Ridley Arms, Inc. v. Township of Ridley

ZAPPALA, Justice,

dissenting.

I respectfully dissent. In reversing the Commonwealth Court’s decision, the majority has interpreted the Ridley Township Refuse Collection Ordinance (“Ordinance”) in an illogical manner. They have also unnecessarily decided a constitutional question rather than merely considering whether the Ordinance was unreasonable under 53 P.S. § 56527.

In deciding whether the amounts charged by the Township to Ridley Arms were excessive, and thus, that the Ordinance was unreasonable under the First Class Township Code, 53 P.S. § 56527, there was no reason for the majority to analyze the Ordinance’s constitutionality. “It is well settled that when a case raises both constitutional and non-constitutional issues, a court should not reach the constitutional issue if the case can properly be decided on non-constitutional grounds.” Ballou v. State Ethics Commission, 496 Pa. 127, 129, 436 A.2d 186, 187 (1981) (footnote omitted).

This objection notwithstanding, I am not convinced that the treatment given to the Ordinance in conjunction with 53 P.S. § 56527 is correct. The majority’s analysis of “reason*552able fees and charges”, comparing only the payments made by Ridley Arms to the Township for the services and the payments made by Ridley Arms to the independent refuse collector, is too simplistic. Instead, a determination of whether a rate is unreasonable requires a comparison of the total costs to the Township of providing refuse collection to its residents, and the total fees taxed to the residents for such services.
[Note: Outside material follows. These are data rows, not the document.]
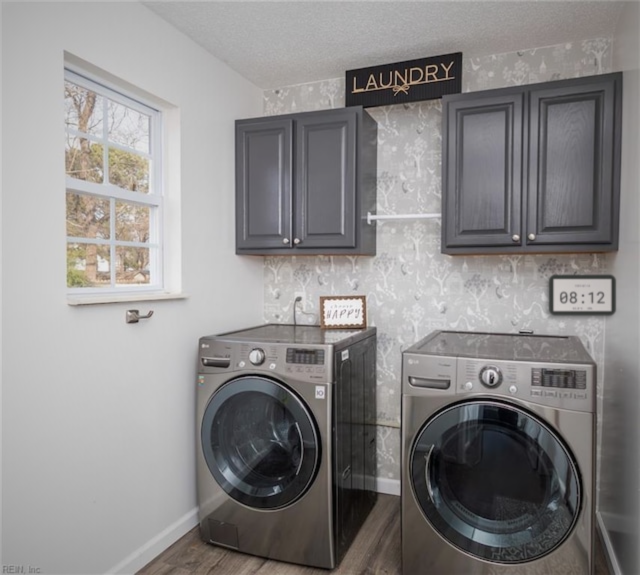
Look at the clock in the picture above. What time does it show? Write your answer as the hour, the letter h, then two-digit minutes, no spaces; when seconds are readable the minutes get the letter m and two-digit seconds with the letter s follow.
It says 8h12
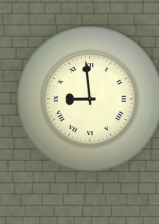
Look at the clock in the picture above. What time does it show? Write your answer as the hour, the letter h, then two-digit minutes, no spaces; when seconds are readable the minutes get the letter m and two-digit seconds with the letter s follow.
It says 8h59
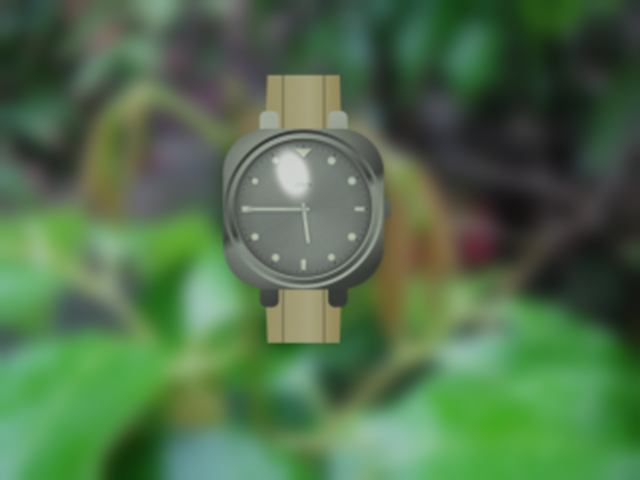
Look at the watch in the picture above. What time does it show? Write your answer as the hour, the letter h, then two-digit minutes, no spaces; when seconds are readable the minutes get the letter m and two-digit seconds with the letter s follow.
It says 5h45
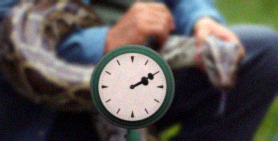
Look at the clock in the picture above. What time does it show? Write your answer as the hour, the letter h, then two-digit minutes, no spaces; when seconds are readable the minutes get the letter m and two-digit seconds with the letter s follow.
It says 2h10
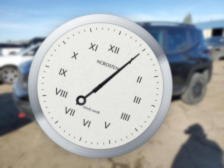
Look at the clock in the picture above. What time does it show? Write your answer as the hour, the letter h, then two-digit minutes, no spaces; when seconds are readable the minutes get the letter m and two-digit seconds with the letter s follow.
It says 7h05
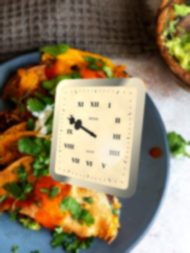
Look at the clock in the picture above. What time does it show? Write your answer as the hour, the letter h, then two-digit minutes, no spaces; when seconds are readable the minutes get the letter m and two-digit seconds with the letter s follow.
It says 9h49
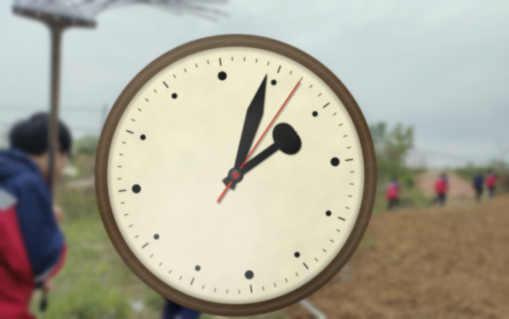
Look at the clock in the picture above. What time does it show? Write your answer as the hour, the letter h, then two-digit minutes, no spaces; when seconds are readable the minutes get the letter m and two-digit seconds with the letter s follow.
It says 2h04m07s
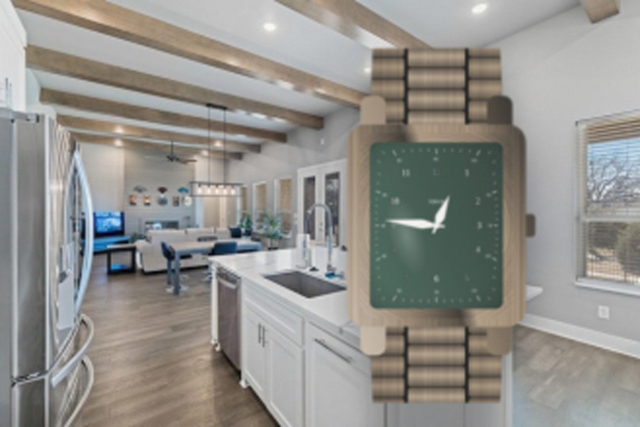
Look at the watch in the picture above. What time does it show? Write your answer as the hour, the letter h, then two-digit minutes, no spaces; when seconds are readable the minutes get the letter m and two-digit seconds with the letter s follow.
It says 12h46
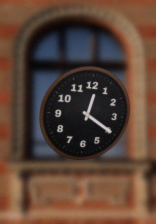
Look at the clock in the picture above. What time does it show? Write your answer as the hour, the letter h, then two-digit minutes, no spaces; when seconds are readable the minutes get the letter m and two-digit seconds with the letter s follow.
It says 12h20
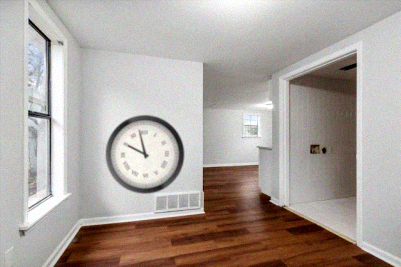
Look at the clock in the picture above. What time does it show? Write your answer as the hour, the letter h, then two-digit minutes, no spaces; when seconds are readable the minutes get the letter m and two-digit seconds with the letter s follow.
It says 9h58
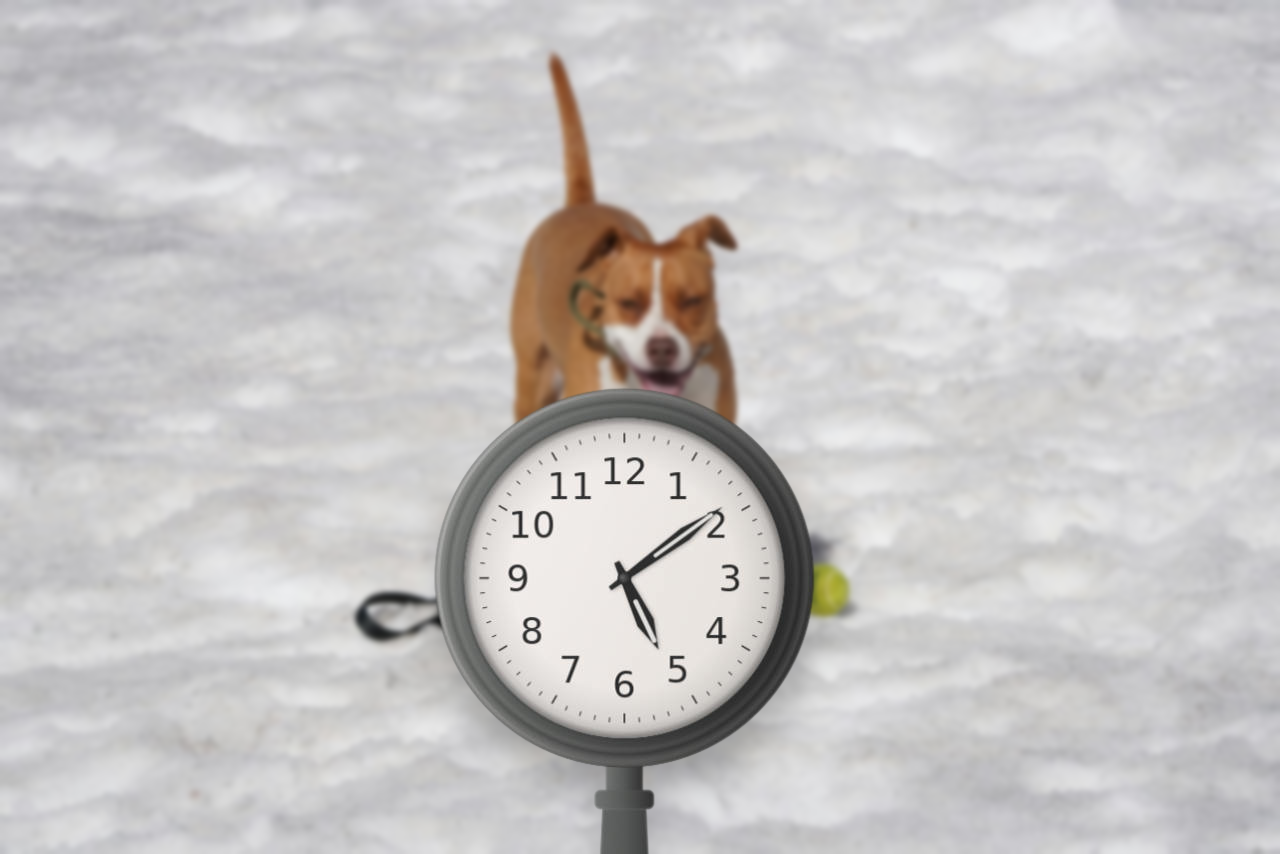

The heavy burden of showing that this tax was unreasonable rested on Ridley Arms. See, Amidon v. Kane, 444 Pa. 38, 51, 279 A.2d 53, 60 (1971). To show this, Ridley Arms presented the testimony of the building owner and of an expert, a sanitary engineer. A review of this testimony indicates that the expert testified to a great extent about the sanitary implications of the Township’s refuse collection, but testified very little about the costs. The testimony concerning costs by the expert consisted mainly of his bald conclusion that the Township’s charges were unreasonable, and his opinion that its method of determining the price of refuse collection services was not equitable.

On this record, all that has been shown by Ridley Arms is that it cost more to pay the Township for refuse collection than to pay a private collector. To say that the tax is unreasonable solely for this reason is naive, for the Township, as a government, has other considerations associated with providing services that a private entrepreneur does not have — such as costs associated with bidding requirements and providing service to the entire community at a reasonable price.

Comparing costs encountered by the Township to those of a private contractor does not logically compel a finding of unreasonableness. In order to show the Township’s costs were unreasonable, Ridley Arms should have been required to show that the rates charged exceeded the Township’s costs. The record is void of such a showing and does not persuasively show that amounts charged by the Township were excessive. In fact, contrary to the tenor of the majority’s opinion, which would lead one to believe otherwise, the record in this case shows that the Township *553suffered losses each year in providing refuse collection to the community. For example, in 1979 the Township collected revenues for refuse collection in the amount of $493,-118.00, but the cost of providing the service was $643,087.00 —a deficit of $149,969.00. R., Exhibit “H”. The deficits in other years were not as great, but significant.

Finally, the majority’s solution to this dilemma is overly broad. Under their approach, any time a taxpayer could obtain services through the private sector at a lower price than that at which the municipality provided the services, he could challenge the tax as being unreasonable and prevail. In the instant case, it would allow the homeowners who also paid the rate to mount this same challenge and be successful. The majority’s analysis would also allow a person whose child attended private school for less money than the school district taxed for public schools to challenge the tax as being unreasonable, thereby exempting himself from the tax and perhaps establishing a right to a tax refund.

The problem of refuse disposal is a municipal problem and calls for a municipal solution. By analyzing this case in a manner dealing only with the individualized impact of taxes and costs of one building, the majority has ignored this fact and set an overly broad precedent which will seriously impede the ability of municipal corporations to provide services such as refuse collection at reasonable costs to everyone in the community.